Part 39

2.4K 80 2
                                    

Halooo! Selamat pagii!!

Semalam ada gangguan untuk publish chapter ini jadi tidak bisa dilakukan. Tapi tidak apa. Hari ini ku update dua. Sekarang dan malam nanti.

Btw, gimana kabarnya? Semua baik dan normal, kan? Bahagia, kan? Atau ada yang mungkin mengganjal? Tidak perlu disimpan, tuangkan pada apapun agar semuanya lega. Jika disimpan begitu saja, bisa-bisa nanti meledak tanpa sepengetahuan.

Ini sudah masuk bagian terakhir dari cerita Kinan dan Pak Bara. Akhir bulan ini, cerita KAMPUS sudah rampung sempurna sampai ending. Ah ku masih berharap kamu suka dengan ceritanya.

Emm, kamu, yang lagi baca ini, ada laki-laki, gak? Kalau ada, boleh kirim pesan, ya! Ada yang ingin ku tanya berkaitan cerita ku selanjutnya.

Oke. Selamat membaca! Semoga suka! Happy Sunday y'all!

🐨🐨🐨

Revisi semua selesai. Urusan gua dan kampus 90% tuntas! Gak nyangka gua bisa lewatin semua ini. Kedengeran lebay mungkin, tapi gua ngerasa bebas meskipun untuk sementara.

Kegiatan gua selesai untuk urus administrasi di kampus hari ini. Cukup melelahkan ternyata. Dari pagi gua di kampus dan jam 12 baru beres. Gua bareng Adnan dari tadi.

Mengingat jadwal kita berempat yang sekarang udah gak sama dan susah untuk ketemu, kita biasanya ambil waktu curian. Kaya sekarang. Adnan bareng gua yang emang ada urusan di kampus, Azka yang entah kegiatannya apa tapi dia dari rumah dan Reva yang baru aja balik jalan bareng pak Alfin—kurang bahagia apa lagi tuh orang—kita janjian untuk ketemu di salah satu café.
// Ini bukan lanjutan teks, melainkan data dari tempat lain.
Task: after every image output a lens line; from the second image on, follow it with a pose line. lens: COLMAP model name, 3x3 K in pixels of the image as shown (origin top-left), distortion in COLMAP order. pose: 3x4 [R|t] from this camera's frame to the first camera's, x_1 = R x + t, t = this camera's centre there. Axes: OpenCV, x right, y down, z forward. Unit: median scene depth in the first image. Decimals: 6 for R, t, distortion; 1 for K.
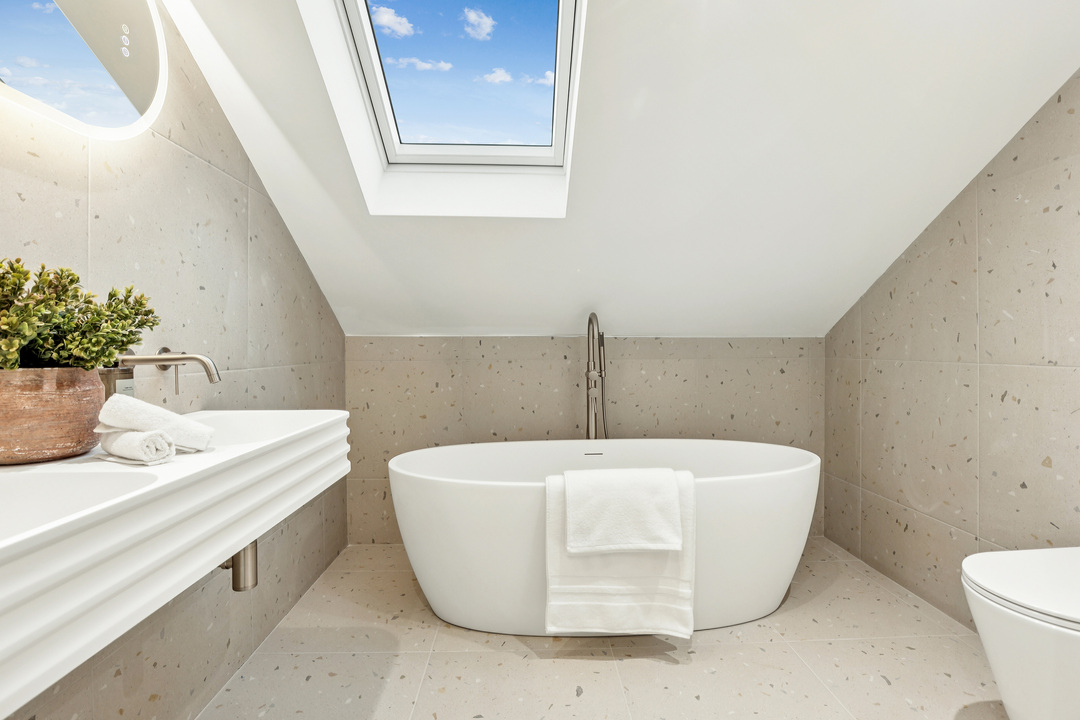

Tepatnya café tempat Clara kerja. Dia yang usulin kita untuk ketemu disana. Btw, kita punya grup chat berenam. Pasti tau siapa aja.

“Gua ke ruang pak Bara dulu, Nan.”

Adnan noleh ke gua. “Tugas mana yang belum masuk, bunda?” tanyanya dengan alis yang naik turun.

“Rumah tangga.”

Anjir. Jauh amat,” katanya. “Mau gua anter?”

Gua ngangguk. “Boleh,” jawab gua.

Kita langsung belok ke arah ruangan pak Bara. Adnan nolak untuk ikut masuk. Dia duduk nunggu di luar ruangan.

Gua masuk setelah ketuk pintu dan ada balasan dari dalam. Pemandangan gua langsung disuguhkan dengan pak Bara yang duduk di kursinya berhadapan dengan meja yang menampung banyak kertas dan satu laptop berhadapan dengan orangnya. Kacamata di batang hidungnya jadi pemandangan kontras yang cukup jarang gua liat.

“Udah selesai?” tanyanya tepat saat gua masuk.

Gua ngangguk. “Ada apa manggil?” tanya gua.

Gua kesini bukan karena keinginan pribadi. Tadi, dia chat gua untuk ke ruangannya sebelum pulang. So here I am.

“Sekarang mau langsung pulang?” tanyanya. Dia ngasih gesture untuk gua duduk berhadapan sama dia.

“Mau main sama curut. Reva juga,” jawab gua. “Ada apa?”

“Pulangnya jam berapa?” tanyanya masih gak jawab pertanyaan gua. “Malem ke rumah, ya.”

Mata gua menyipit. “Ke rumah?” dia ngangguk. “Ke rumah siapa?”

“Orang tua saya.” Jawab pak Bara. “Nanti malem saya jemput. Jam tujuh.”

“Ada apa?” tanya gua. “Saya gak tau pulang jam berapa. Mungkin sampe sore atau maghrib.”

Oh lama? Mainya ke mana?”

“Cuma makan. Mungkin jalan-jalan atau cari tempat lain.” Jawab gua. “Ke rumah bapak mau apa?”